▸ **Source data**
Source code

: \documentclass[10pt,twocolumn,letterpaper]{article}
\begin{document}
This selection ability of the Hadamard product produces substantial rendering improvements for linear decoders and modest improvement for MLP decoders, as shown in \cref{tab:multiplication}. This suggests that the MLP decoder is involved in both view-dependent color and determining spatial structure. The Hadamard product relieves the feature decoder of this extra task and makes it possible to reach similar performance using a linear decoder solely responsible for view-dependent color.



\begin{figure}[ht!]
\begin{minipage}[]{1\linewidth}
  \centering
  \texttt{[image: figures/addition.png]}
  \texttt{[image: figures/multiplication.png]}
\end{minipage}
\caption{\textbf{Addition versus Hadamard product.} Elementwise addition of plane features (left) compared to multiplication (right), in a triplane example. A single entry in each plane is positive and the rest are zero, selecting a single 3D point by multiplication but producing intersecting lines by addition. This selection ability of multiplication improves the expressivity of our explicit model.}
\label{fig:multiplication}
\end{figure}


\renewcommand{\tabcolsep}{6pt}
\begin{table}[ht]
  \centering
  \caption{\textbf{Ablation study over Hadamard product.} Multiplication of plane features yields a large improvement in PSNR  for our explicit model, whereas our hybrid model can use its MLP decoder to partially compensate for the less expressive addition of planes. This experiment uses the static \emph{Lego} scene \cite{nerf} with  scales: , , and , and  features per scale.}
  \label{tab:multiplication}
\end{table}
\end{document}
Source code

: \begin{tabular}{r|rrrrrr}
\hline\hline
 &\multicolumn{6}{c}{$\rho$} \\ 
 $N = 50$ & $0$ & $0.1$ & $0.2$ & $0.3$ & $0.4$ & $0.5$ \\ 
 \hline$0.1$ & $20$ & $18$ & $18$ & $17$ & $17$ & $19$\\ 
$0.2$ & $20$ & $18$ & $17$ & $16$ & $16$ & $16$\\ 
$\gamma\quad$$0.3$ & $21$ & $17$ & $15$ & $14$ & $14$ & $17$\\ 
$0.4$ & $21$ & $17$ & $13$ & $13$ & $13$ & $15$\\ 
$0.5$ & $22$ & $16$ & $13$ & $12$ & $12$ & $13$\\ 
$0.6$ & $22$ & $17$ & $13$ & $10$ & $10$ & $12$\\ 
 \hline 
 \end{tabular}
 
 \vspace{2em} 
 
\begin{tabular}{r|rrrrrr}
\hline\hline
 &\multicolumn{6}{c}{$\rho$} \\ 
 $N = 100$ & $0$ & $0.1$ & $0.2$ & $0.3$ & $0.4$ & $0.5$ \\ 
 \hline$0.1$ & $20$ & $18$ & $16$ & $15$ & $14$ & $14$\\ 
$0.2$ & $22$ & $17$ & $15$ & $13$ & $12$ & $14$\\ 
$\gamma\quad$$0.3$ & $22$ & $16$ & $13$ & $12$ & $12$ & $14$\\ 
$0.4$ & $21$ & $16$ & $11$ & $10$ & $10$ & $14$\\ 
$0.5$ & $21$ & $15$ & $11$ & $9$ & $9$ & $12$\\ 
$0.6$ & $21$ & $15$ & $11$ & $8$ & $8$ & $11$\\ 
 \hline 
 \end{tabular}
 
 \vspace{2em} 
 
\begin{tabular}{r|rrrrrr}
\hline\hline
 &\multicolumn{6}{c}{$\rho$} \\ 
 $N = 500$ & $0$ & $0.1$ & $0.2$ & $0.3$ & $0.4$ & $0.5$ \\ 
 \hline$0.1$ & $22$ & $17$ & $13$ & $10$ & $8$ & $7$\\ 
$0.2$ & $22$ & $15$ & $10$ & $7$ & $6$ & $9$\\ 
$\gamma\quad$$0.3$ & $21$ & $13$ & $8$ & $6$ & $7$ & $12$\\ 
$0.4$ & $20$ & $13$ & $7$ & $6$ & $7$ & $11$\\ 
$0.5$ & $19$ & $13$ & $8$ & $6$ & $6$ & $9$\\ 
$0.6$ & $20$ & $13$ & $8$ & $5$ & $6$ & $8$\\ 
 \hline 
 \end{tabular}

▸ **Try it**
Pull out all lines containing the word "figures" from the entries above.

▸ **Task output**
  \texttt{[image: figures/addition.png]}
  \texttt{[image: figures/multiplication.png]}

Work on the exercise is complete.